躊躇再三,春草只能無奈的轉身離去,她已經做好了接受雷霆之怒的準備。
“啪”杯子重重的摔在地上,碎片散落的到處都是,唐蘭馨完全沒了剛才小鳥依人的模樣,神色瘋狂,面容猙獰,狠厲的眼睛佈滿猩紅的血絲,彷彿被什麼可怕的東西附了身。
“病了?還沒有男人敢拒絕我,去,讓魏峰把他給我帶來,綁來,怎麼樣都好,總之,我要見到人。”
唐蘭馨大口喘著氣,腦海裡揮之不去的血腥畫面,豬頭恐怖的嘴臉惹得她發瘋。
夜更深了,唐府似乎沒有一點消停的意思,短暫的死寂之後,在一串有條不紊的腳步聲中再次陷入了慌亂,今夜註定是難安的一夜,周圍傳來“咣咣”砸門的聲,驚恐的慘叫聲,還有好似趕牲口呵斥聲,有生人進了唐府。

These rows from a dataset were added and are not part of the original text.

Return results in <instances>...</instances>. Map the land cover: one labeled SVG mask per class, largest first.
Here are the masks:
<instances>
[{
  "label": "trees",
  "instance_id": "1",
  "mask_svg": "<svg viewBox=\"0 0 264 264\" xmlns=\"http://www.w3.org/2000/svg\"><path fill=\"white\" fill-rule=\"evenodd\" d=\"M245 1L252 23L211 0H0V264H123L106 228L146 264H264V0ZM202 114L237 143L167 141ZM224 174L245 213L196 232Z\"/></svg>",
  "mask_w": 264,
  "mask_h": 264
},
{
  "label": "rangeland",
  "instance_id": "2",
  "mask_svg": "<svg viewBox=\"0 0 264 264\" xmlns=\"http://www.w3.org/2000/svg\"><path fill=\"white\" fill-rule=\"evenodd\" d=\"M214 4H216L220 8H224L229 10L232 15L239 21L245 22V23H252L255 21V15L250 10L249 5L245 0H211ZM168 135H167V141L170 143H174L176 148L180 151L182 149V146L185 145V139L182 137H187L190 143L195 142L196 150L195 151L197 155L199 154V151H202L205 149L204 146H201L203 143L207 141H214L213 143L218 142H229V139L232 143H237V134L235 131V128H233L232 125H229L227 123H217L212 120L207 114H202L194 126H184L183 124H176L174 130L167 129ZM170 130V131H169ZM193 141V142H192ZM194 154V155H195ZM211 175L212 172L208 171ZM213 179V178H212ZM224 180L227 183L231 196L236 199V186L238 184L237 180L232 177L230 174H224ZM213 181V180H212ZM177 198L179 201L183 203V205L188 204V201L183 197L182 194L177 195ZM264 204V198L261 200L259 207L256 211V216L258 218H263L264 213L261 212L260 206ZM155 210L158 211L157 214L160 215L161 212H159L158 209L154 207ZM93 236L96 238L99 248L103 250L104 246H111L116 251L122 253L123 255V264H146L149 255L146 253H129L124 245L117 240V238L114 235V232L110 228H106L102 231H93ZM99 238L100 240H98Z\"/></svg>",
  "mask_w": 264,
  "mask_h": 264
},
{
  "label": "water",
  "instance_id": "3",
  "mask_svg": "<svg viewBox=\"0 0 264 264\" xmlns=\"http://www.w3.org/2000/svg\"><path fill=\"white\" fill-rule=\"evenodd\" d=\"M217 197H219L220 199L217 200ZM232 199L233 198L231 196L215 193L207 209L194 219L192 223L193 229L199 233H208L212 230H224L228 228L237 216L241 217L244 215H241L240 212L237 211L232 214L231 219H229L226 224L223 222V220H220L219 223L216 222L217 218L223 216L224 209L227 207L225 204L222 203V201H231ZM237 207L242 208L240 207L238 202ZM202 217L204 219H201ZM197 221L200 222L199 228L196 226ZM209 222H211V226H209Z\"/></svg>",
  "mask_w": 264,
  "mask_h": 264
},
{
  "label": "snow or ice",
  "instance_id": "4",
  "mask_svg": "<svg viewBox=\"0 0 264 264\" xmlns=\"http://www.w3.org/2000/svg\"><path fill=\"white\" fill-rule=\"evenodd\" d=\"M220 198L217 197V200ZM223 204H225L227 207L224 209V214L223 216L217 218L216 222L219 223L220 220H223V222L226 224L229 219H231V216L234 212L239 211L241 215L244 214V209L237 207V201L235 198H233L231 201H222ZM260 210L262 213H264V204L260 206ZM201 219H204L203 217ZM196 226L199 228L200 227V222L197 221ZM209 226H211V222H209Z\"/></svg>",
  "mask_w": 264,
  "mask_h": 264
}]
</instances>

無知雙手抱膝瑟縮在床頭的角落,緊挨著木崖羽的頭,膽怯的盯著窗外攢動的人影,屋裡暗沉沉的,更增添了一絲詭異,她再一次感受恐懼無助,以前自己一人,總會在危險來臨時逃開,如今不一樣了,她被拴住了,又一間房門被開啟了,在一連串的慘叫聲中,有人被推出了房間,腳步聲越來越近,難道還要想白天那樣集中在廳前?
“有水嗎?”
木崖羽不知道什麼時候醒了過來,正勉強的擠出一絲笑容瞧著無知。
看到他醒過來,無知原本慌亂無助的內心忽然平靜了,歡快的說道:“你等一下”,說完匆匆下了床,摸黑來到桌前倒了一杯水。
重新返回到床前,扶起木崖羽虛弱的身體靠在自己懷裡,端著杯子,將水一點點的倒進他嘴裡。
“還喝嗎?怎麼樣感覺好點了嗎?”,無知擔憂的問道。
“好多了,別擔心。”
木崖羽朦朧中感覺有人在給自己擦拭胸口,當看到地上的木盆瞬間瞭然,心裡趟過一絲暖流,極力撐著手臂,希望減輕壓在無知身上的重量,才發現全身使不出半點力氣,最後只能苦笑一聲說道:“你還幫我把枕頭墊高吧,你這小身板別被我壓壞了。”
“好吧”,無知依著他的意思墊高了枕頭。
“你怎麼不點燈?外面這是怎麼了?”
“應該是城主府的人來了,我怕見了光他們會闖進來。”
無知挨的極近,木崖羽瞧見她淡淡的眉毛,還有紅撲撲的臉上掛著淚痕。
“他們會不會還像早上那樣把人集中到前廳?你這個樣子……”
“放心吧,我有主意。”
“你要不要再喝點?”
無知舉著手裡的小半杯水,“剛才春草來過了,說是唐蘭馨想見你,讓我給擋回去了。”
“還有誰來過?”,木崖羽在空氣裡嗅到一絲淡淡的芳香,與春草的不同,與無知的也不同。